The state hopes to counter any of that testimony about insanity by calling rebuttal witnesses after the defense ends its case.

Also testifying Wednesday morning were Washington County Senior Deputy Sheriff Jim Wells and his wife, Maureen Shannon-Wells, who is a state probation officer from Calais.

They testified as more than a half dozen other earlier witnesses about coming onto the crash site. Shannon-Wells said when the stolen Williston Police cruiser returned to the scene, “it came flying by me.”

She said she ran into the woods and thought she had died.

Wells said as a deputy sheriff he went to try to help Shepard, the first officer at the scene. Wells said Shepard was unable to get the doors of the Volkswagen open.

“It was too hot,” Wells said. Shepard yelled to the teens to unlock the doors, but nothing happened, Wells said. He said the flames engulfed the car. “It was getting unsafe.”

He said a decision was made to move Harris, who had been ejected and was nearby in the grass.

Wells said he later heard Shepard yelling repeatedly for everybody to get off I-89. Earlier testimony indicated that the stolen Williston cruiser had made a U-turn and was headed back to the original crash scene at 100 mph.

Wells said when he heard the crash, he believed the worst had happened.

“I thought a dozen people were dead,” Wells said, adding he found his wife hiding in the woods.

After Shepard arrested Bourgoin at gunpoint and had him in the grassy median, Wells said he was standing nearby assisting State Trooper Bradley Miller. He said Bourgoin attempted to get up and Miller asked for help restraining Bourgoin.

Wells said he was treated for smoke inhalation at Central Vermont Medical Center after clearing from the crash site.

The final witness Wednesday was State Police Sgt. Owen D. Ballinger, the crash reconstruction team leader. He outlined the official findings of the two crashes, including that it was a near head-on contact between Bourgoin’s truck and the Volkswagen with the students.

If convicted Bourgoin would face 20 years to life for each homicide. If found not guilty by reason of insanity the court would send him for a mental examination to determine if he needs to be sent to some kind of facility or can reside in the community with possible court-imposed restrictions.

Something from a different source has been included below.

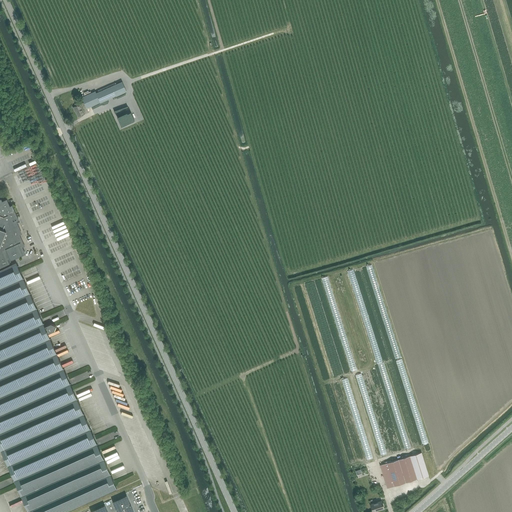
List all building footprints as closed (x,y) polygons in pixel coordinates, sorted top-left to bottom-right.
[(122,82),(103,90),(108,99),(126,91),(122,82)] [(82,97),(84,102),(87,108),(88,108),(108,99),(103,90),(103,88),(95,91),(82,97)] [(87,108),(84,102),(73,107),(74,110),(75,110),(78,116),(88,112),(87,108)] [(0,448),(28,511),(63,511),(117,488),(48,333),(54,331),(56,326),(55,325),(51,323),(45,326),(44,326),(16,262),(12,264),(10,260),(25,253),(21,246),(24,245),(19,234),(21,233),(17,225),(15,226),(12,220),(17,218),(12,205),(9,207),(6,200),(2,202),(1,200),(0,199),(0,448)] [(421,452),(380,465),(387,488),(429,475),(421,452)] [(125,496),(112,502),(115,511),(126,511),(131,510),(125,496)] [(373,511),(384,508),(381,501),(370,504),(373,511)]
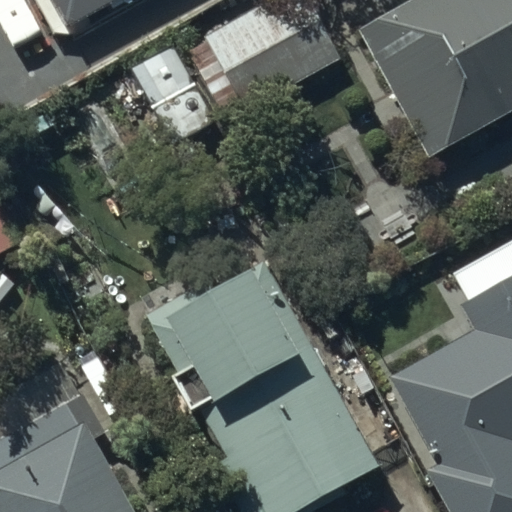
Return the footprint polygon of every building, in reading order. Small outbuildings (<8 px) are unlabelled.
[(51,0),(65,24),(108,0),(51,0)] [(246,109),(340,56),(308,0),(275,0),(207,39),(246,109)] [(511,107),(511,0),(429,0),(366,33),(429,151),(511,107)] [(130,71),(132,74),(172,146),(214,122),(171,47),(130,71)] [(0,251),(18,242),(0,209),(0,251)] [(306,511),(382,468),(267,270),(199,309),(190,294),(152,316),(236,459),(212,473),(234,511),(306,511)] [(511,511),(511,280),(465,306),(481,335),(397,379),(446,472),(438,476),(456,511),(511,511)] [(131,511),(70,401),(0,440),(0,511),(131,511)]
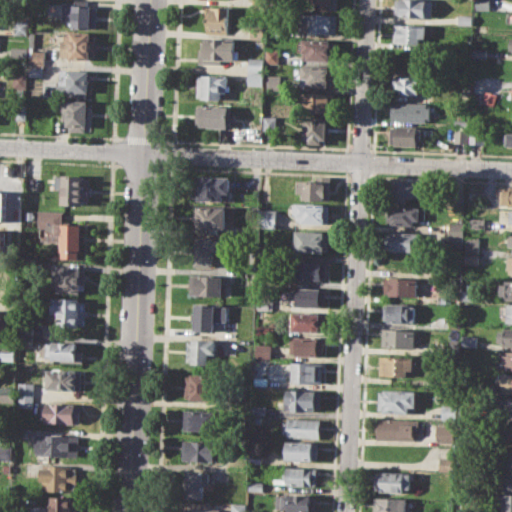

Also, Bourgoin has denied two other counts of misconduct after the initial crash: misdemeanor charges of aggravated operation of the marked Williston police cruiser without consent and recklessly driving the cruiser by crashing it into the first accident scene.

A panel of 10 women and six men have been selected to hear the testimony. The final jury of 12 will be selected to decide his fate after all the evidence is heard and closing arguments are made. The trial is expected to last up to three weeks.